Explanation: ***Cori cycle*** - The **Cori cycle** (lactic acid cycle) involves the transport of **lactate** produced during anaerobic metabolism in muscles to the liver. - In the **liver**, this lactate is then converted back to **glucose** via gluconeogenesis, which can be returned to the muscles. *Gluconeogenesis* - **Gluconeogenesis** is the synthesis of glucose from non-carbohydrate precursors, one of which is lactate. - While it uses lactate, it is only one component of the broader **Cori cycle**, which describes the inter-organ cooperation. *Glycolysis* - **Glycolysis** is the metabolic pathway that breaks down glucose into pyruvate, which can then be converted to lactate under anaerobic conditions. - This process *produces* lactate but does not *utilize* it, acting upstream of lactate production. *TCA cycle* - The **TCA cycle** (Krebs cycle) is a central part of aerobic respiration that oxidizes acetyl-CoA to produce ATP, NADH, and FADH2. - It does not directly utilize lactate; instead, lactate is typically converted to pyruvate before potentially entering the TCA cycle under aerobic conditions.

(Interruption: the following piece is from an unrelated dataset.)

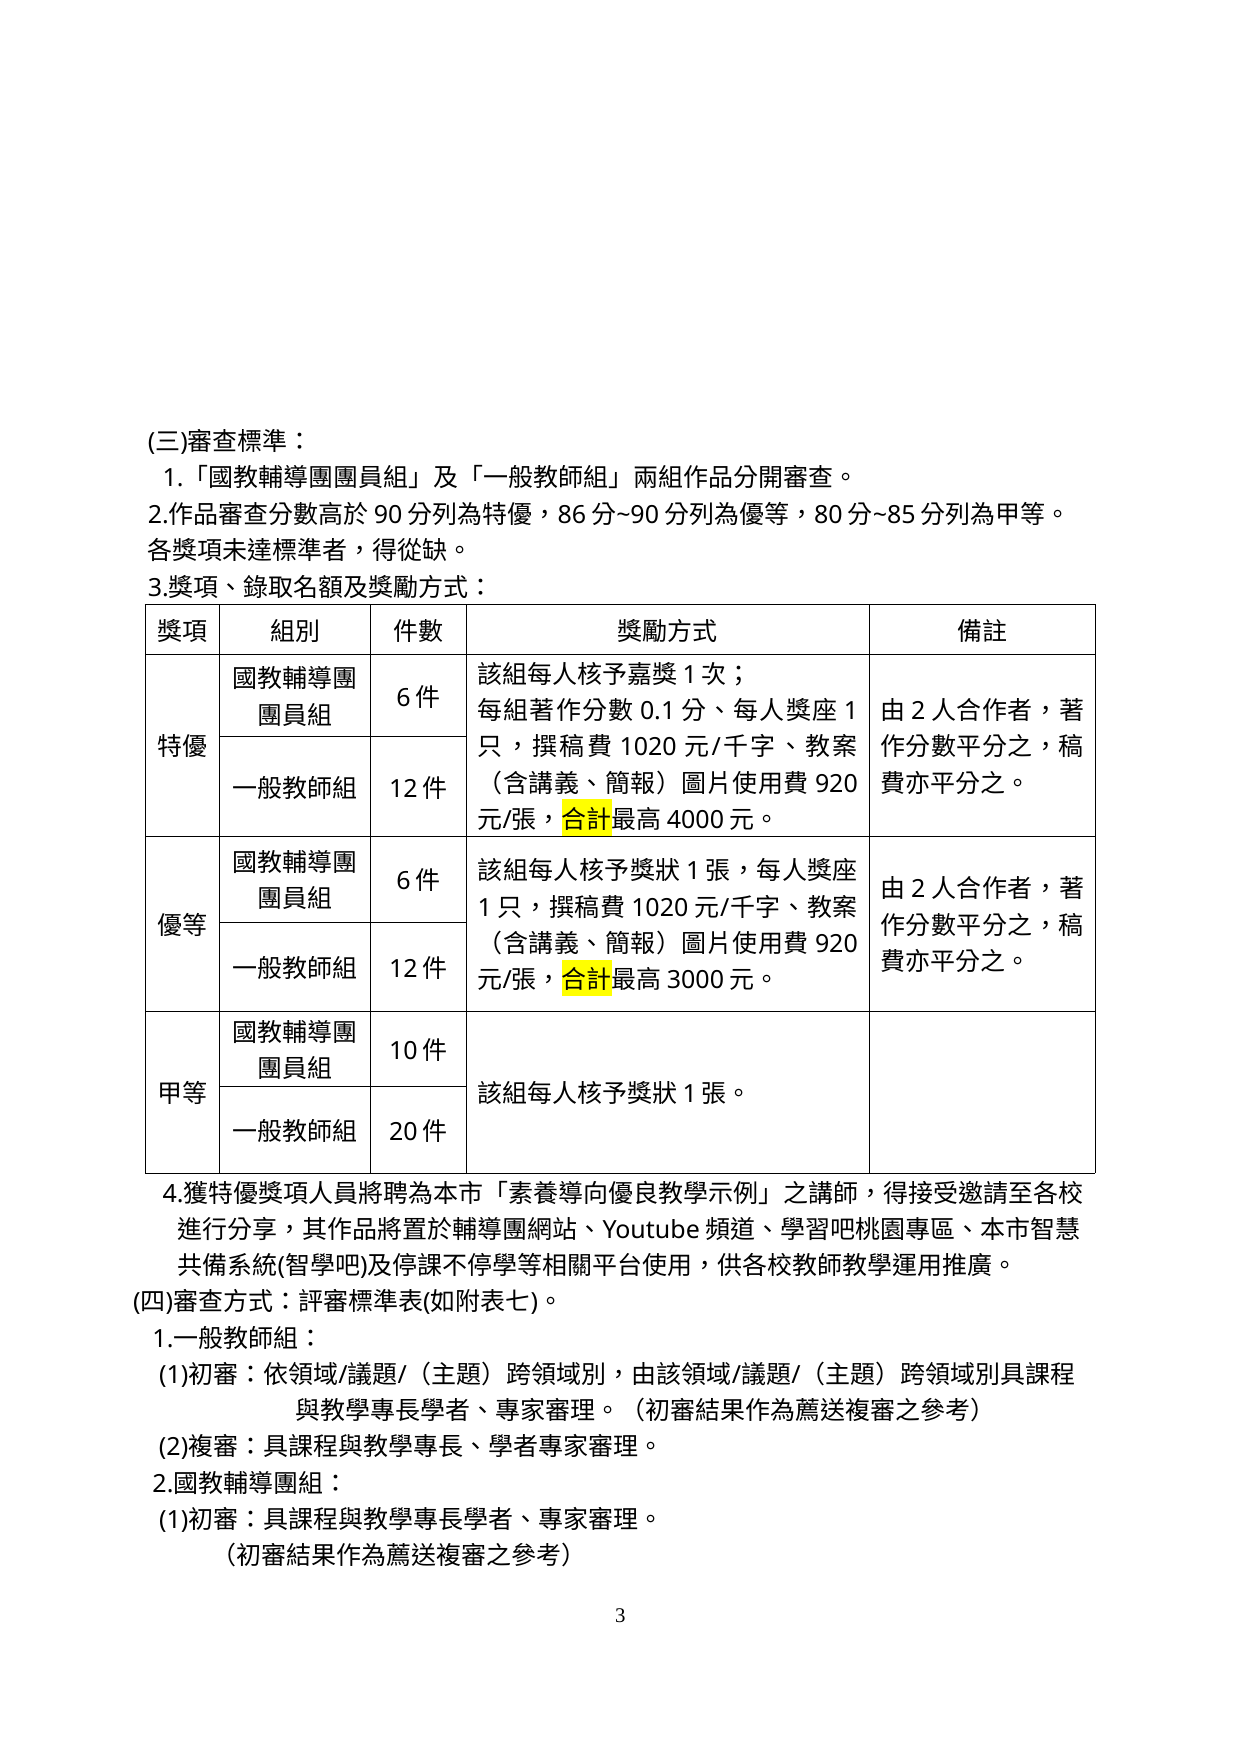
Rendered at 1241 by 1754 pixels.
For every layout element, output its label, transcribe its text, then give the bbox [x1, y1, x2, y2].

Question 10: Which of the following is not a substrate for gluconeogenesis?

A. Leucine (Correct Answer)
B. Lactate
C. Propionate
D. Glycerol

Explanation: ***Leucine*** - **Leucine** is an exclusively **ketogenic amino acid**, meaning its breakdown products can only be converted into **ketone bodies** or fatty acids, not glucose. - It does not have a carbon skeleton that can be directly converted into **pyruvate** or **oxaloacetate**, which are key intermediates in gluconeogenesis. *Lactate* - **Lactate** is a major substrate for gluconeogenesis, particularly during exercise or fasting. - It is converted to **pyruvate** by **lactate dehydrogenase**, and pyruvate can then enter the gluconeogenic pathway. *Propionate* - **Propionate** is a fatty acid with an odd number of carbon atoms, primarily derived from the catabolism of odd-chain fatty acids or from bacterial fermentation in the colon. - It can be converted into **succinyl CoA**, an intermediate of the citric acid cycle, which can then be used for gluconeogenesis. *Glycerol* - **Glycerol**, released during the breakdown of triglycerides, is an important substrate for gluconeogenesis. - It is phosphorylated to **glycerol-3-phosphate**, which is then oxidized to **dihydroxyacetone phosphate (DHAP)**, an intermediate in glycolysis and gluconeogenesis.